Most people think of mulch when they want to manicure their landscaping. But it can also be the best (or worst) thing you can do for the health of your trees. Mulch has the ability to reduce water loss and improve soil structure. If applied incorrectly, it can actually starve and kill your trees.
Use the right type of mulch
Unlike trees naturally growing in forests, urban trees don’t benefit from well aerated and nutrient-rich soil. To mimic the natural protection and nutrient delivery of organic material on the forest floor, use mulch to improve plant health.
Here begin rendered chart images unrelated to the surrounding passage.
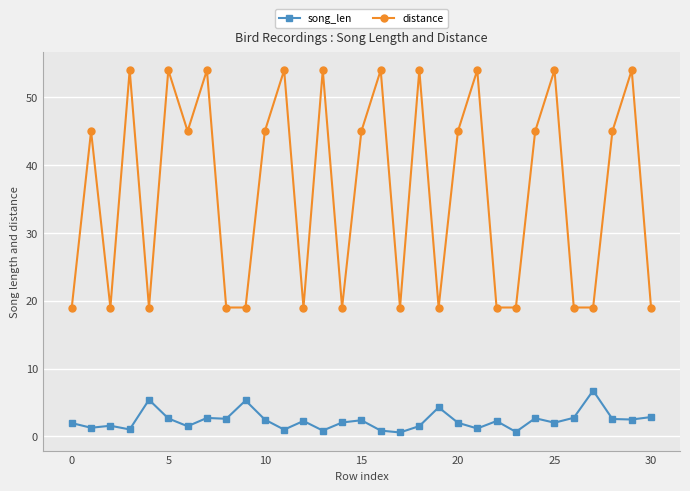

At how many categories does at least one series exceed 40?

17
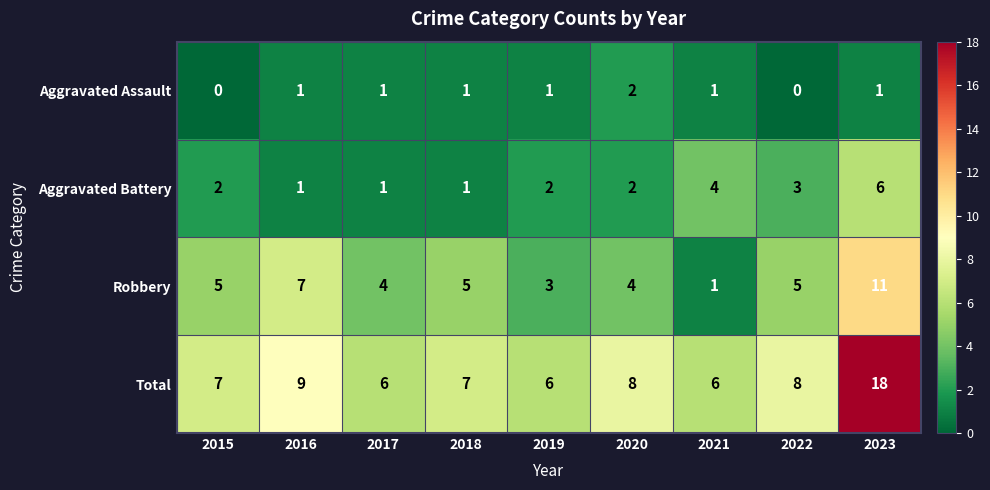

Which series changed the most between 2016 and 2023?

Total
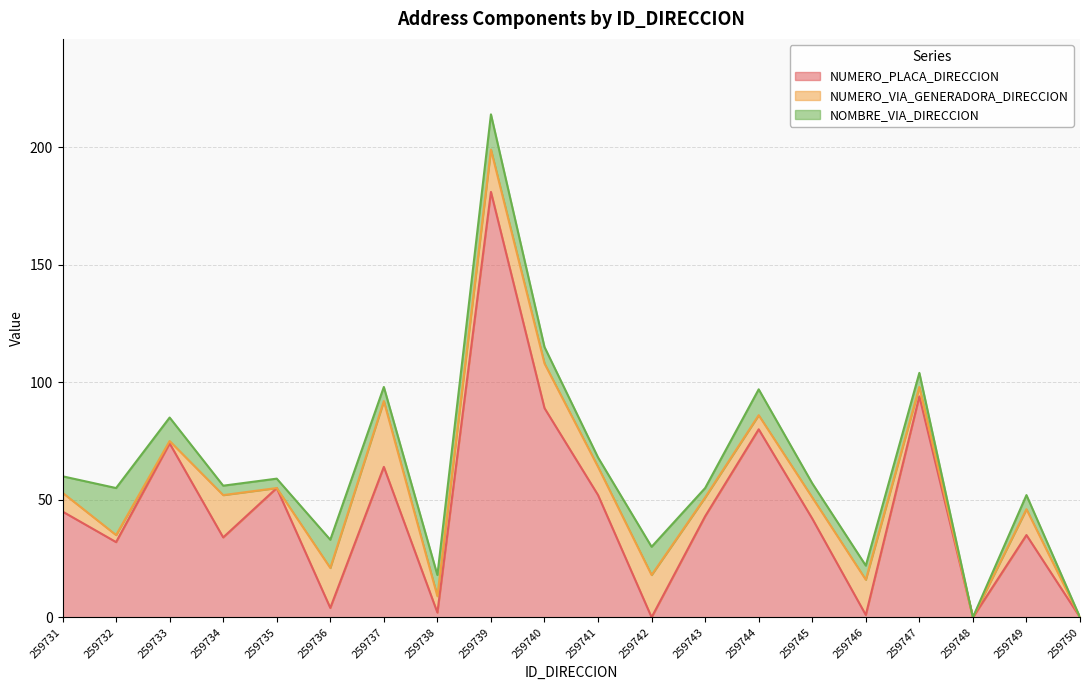

The NOMBRE_VIA_DIRECCION series shows 9 at 259750. True or false?

False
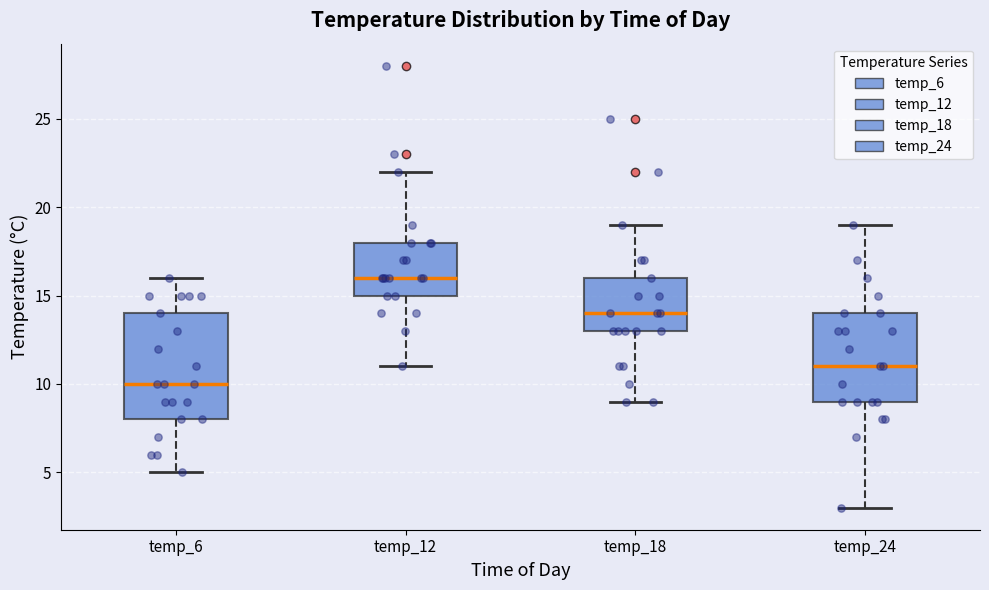

Reading left to right, transcribe this box plot: for each box, give where its median line is, the range the box spans, and where its two whiskers end, as read against the y-axis. The values are not printed on the chart, so give them approximately, as read against the axis.

temp_6: median 10, box 8 to 14, whiskers 5 to 16
temp_12: median 16, box 15 to 18, whiskers 11 to 22
temp_18: median 14, box 13 to 16, whiskers 9 to 19
temp_24: median 11, box 9 to 14, whiskers 3 to 19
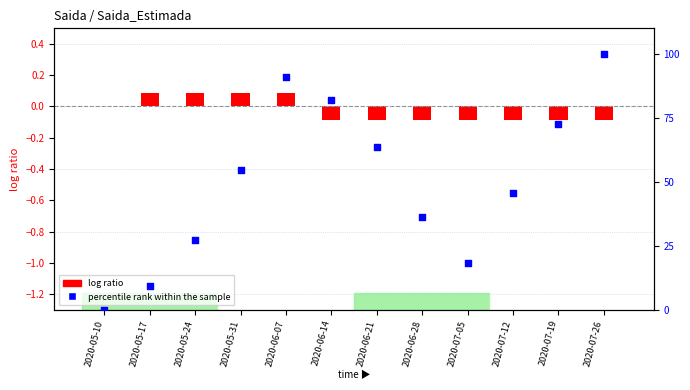

Which series contains the lowest Y value?

log ratio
There are various types of mulch from rocks to wood chips to rubber. The two main types are organic and inorganic. Inorganic mulches like stone and fabric are low-maintenance and can offer some protection, but they don’t decompose or add nutrients.
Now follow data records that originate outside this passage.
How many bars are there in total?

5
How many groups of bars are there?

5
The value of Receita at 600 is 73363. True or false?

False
Most arborists prefer organic mulches that break down quickly, offer protection, provide nutrients. Organic mulches are materials like pine needles, compost, and untreated wood chips. They type of mulch you use will depend on the quality of the soil, the climate, and the type of plant.
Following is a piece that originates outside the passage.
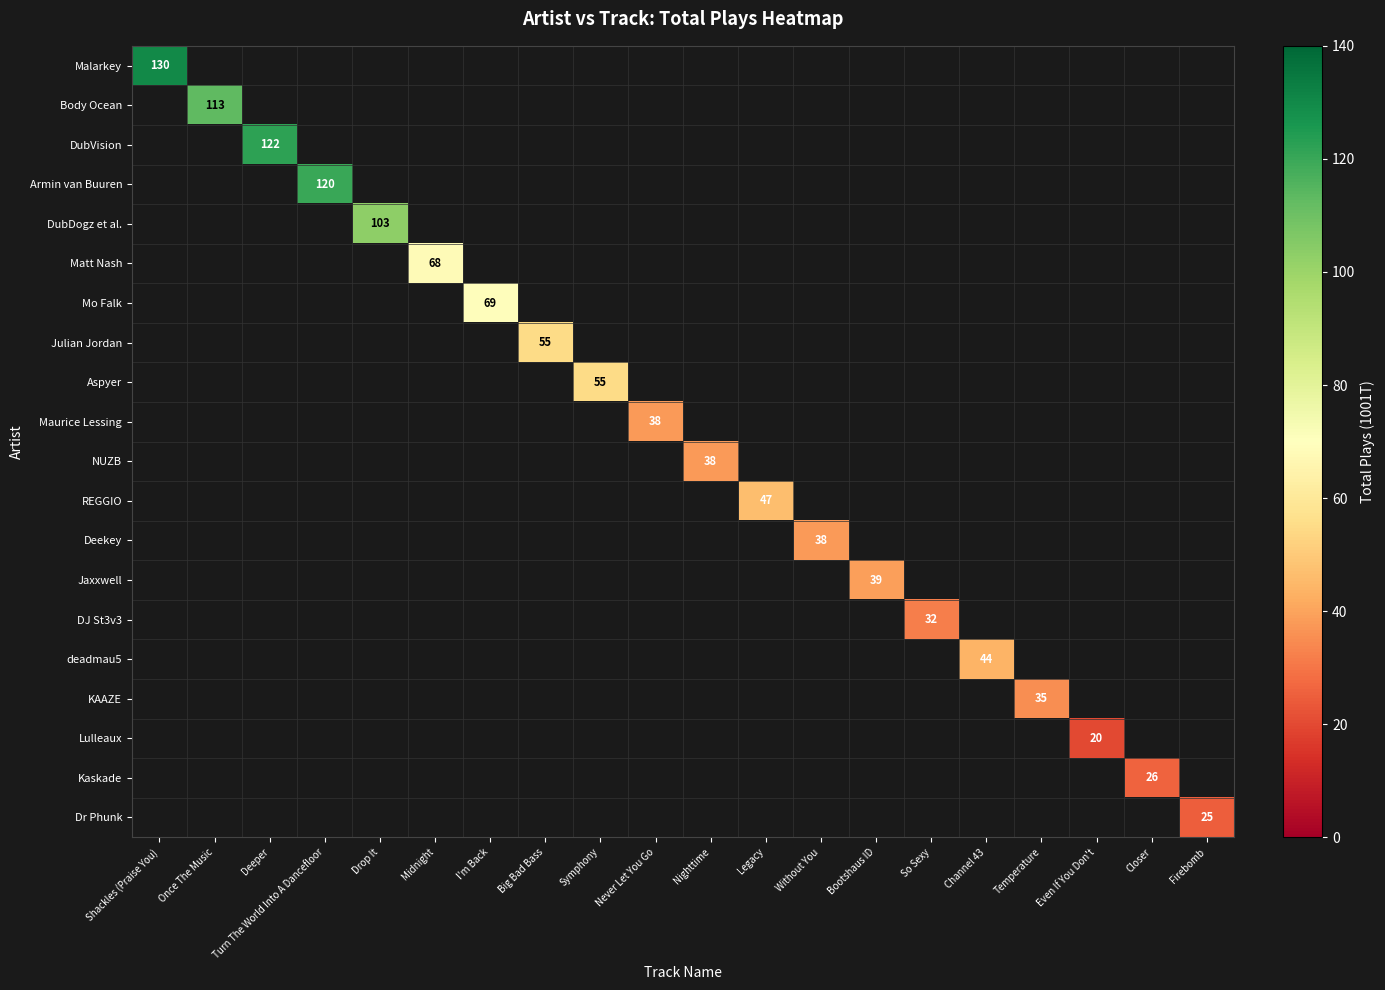

The DJ St3v3 series shows 48 at So Sexy. True or false?

False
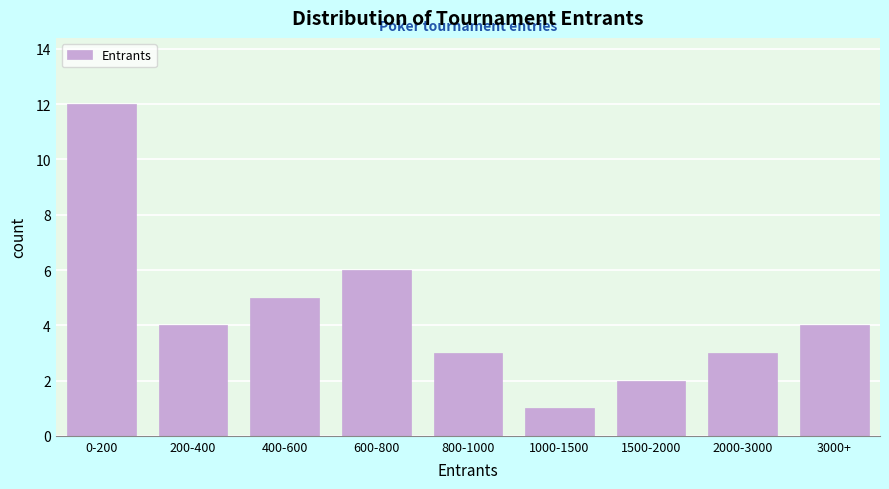

Reading right to left, transcribe all the data shown in this chart.

3000+=4	2000-3000=3	1500-2000=2	1000-1500=1	800-1000=3	600-800=6	400-600=5	200-400=4	0-200=12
Do a little research on your soil type (e.g. acidic, clay-heavy) and the species of tree or plant you are trying to serve before choosing a mulch. If you’re worried about the choice, a professional arborist can help you decide.
Don’t use too much mulch
While it may be aesthetically pleasing, creating a mulch mountain around your tree won’t do it any favors. A mulch depth of 2-4 inches is ideal for avoiding root rot caused by excess moisture, the burrowing a feeding of rodents, and weed growth.
Pay attention to how fast your mulch is decomposing (it’s supposed to!) and don’t replace it before most of it is gone. Avoid piling up new layers each season.
Proper mulching techniques
- Use a 2-4 inch layer of organic mulch if the area is well-drained. If the soil has a slow drain, use a thinner layer.
- Add mulch all the way to the drip line of the tree (where it drips water after a rain) or extend a little bit beyond.
- Don’t pile mulch against tree trunks.
- Break up matted layers of existing mulch before adding more.
- If you’re worried about the coloring of your mulch, use an organic, vegetable-based mulch dye to improve the color. Buy it at your local hardware store or hire a landscape service to help.
- Avoid “sour” smelling mulch. It’s usually acidic and can harm some plants.
The Bottom Line
Take the time to investigate the drainage level of your soil and the types of mulch you tree species like best. Once you’ve determined the best material and method, follow our mulching techniques to ensure a long life for your trees. And if you’re worried you’ll mess it up, call a professional arborist or landscaper to assist you.